Appendix A.5: Sense-Reversing Barrier¶
Source: spin_barrier_wait, spin_barrier_wait_tasks
The runtime's barrier is a centralized sense-reversing barrier from Mellor-Crummey & Scott ("Algorithms for Scalable Synchronization on Shared-Memory Multiprocessors", ACM TOCS 9(1), 1991).
Data Structure¶
typedef struct {
atomic_int count; /* threads remaining (decremented by arrivals) */
atomic_int sense; /* global sense flag (flipped by last arrival) */
int size; /* team size (reset value for count) */
} spin_barrier_t;
Each thread also maintains a thread-local int local_sense, initially 0.
Algorithm¶
-
Arrive: Thread flips its
local_sense(1 - local_sense), then atomically decrementscountwithmemory_order_acq_rel. -
Last thread (decrement returns 1): Resets
counttosize(relaxed store), then flips the globalsenseto matchlocal_sense(release store). This releases all waiting threads. -
Other threads: Spin-wait until the global
sensematches theirlocal_sense(acquire load).
The sense-reversing trick avoids the resetting race in naive barriers: because each phase uses the opposite sense value, threads that haven't yet left a barrier cannot be confused with threads entering the next one.
Hybrid Spin-Wait¶
Spinning uses a three-tier strategy controlled by g_spin_iters
(configurable via OMP_WAIT_POLICY):
- Spin with
pause: For the firstg_spin_itersiterations (~4000 default), execute_mm_pause()to reduce pipeline contention and save power on x86. sched_yield(): After the spin threshold, yield the CPU to other threads. This avoids wasting cycles during longer waits.- Condvar fallback: The worker pool's generation-counter wait (not the
barrier itself) uses
pthread_cond_waitfor idle periods between parallel regions.
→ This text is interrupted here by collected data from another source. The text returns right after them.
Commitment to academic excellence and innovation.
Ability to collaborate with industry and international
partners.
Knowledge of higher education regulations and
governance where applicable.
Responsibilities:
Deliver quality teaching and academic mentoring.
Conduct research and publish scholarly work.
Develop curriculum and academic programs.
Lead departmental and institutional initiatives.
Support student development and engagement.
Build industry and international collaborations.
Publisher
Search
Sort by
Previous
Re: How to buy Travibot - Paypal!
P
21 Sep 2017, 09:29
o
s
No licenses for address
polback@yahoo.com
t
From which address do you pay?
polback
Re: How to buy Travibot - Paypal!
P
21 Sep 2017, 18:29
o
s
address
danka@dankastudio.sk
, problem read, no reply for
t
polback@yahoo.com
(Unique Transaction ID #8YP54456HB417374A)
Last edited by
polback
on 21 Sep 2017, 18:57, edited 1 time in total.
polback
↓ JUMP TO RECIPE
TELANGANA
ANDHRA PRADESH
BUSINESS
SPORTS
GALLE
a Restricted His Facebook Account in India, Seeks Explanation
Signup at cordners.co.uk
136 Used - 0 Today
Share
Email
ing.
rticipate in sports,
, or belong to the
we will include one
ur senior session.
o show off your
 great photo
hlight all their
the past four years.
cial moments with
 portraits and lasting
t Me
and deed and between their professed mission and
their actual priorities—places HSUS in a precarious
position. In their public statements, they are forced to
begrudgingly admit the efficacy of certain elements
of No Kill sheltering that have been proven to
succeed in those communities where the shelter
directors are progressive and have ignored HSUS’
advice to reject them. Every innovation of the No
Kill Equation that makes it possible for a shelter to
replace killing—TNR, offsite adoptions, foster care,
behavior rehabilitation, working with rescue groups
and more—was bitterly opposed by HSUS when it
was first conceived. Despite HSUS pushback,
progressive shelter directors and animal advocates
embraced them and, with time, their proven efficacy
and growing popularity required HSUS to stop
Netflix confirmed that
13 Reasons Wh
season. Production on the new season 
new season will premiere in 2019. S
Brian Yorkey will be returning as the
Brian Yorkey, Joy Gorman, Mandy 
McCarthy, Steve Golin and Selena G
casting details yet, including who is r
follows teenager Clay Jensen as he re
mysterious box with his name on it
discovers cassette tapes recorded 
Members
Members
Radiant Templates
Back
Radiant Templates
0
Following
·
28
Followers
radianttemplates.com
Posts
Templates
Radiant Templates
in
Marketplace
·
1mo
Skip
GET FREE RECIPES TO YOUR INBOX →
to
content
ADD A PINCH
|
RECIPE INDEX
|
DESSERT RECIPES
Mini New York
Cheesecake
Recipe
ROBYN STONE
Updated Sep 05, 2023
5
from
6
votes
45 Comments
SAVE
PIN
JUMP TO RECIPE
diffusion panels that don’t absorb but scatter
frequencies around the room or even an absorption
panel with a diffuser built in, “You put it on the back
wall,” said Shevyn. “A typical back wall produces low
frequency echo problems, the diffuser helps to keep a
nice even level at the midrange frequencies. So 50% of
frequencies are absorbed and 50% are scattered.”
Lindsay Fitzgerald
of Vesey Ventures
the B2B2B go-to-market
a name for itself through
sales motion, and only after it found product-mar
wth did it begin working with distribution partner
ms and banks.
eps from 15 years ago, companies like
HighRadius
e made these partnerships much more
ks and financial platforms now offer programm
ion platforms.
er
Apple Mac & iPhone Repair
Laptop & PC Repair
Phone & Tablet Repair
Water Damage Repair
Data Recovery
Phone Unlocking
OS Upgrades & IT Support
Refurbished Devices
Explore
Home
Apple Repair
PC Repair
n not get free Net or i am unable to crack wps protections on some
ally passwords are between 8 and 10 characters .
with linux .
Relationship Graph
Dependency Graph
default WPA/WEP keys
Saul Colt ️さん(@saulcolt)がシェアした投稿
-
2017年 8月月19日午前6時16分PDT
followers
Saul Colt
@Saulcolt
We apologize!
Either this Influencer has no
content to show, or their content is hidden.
The OMP_WAIT_POLICY environment variable controls aggressiveness:
active sets 10000 spin iterations, passive sets 100.
Task-Stealing Variant¶
spin_barrier_wait_tasks
extends the barrier with work stealing during the spin-wait phase:
- While waiting: If
g_tasks_pending > 0, attempt to steal and execute a task from another thread's queue. Reset the spin counter after productive work. - Last thread: Before releasing the barrier, drain all remaining
tasks (spin on
g_tasks_pendinguntil zero). This ensures no tasks are lost when GCC omits explicitGOMP_barriercalls after#pragma omp single.
The g_tasks_pending fast-path check (acquire load of a single atomic)
avoids the cost of scanning per-thread queues when no tasks exist. This
is critical for the common case where barriers are used without tasks.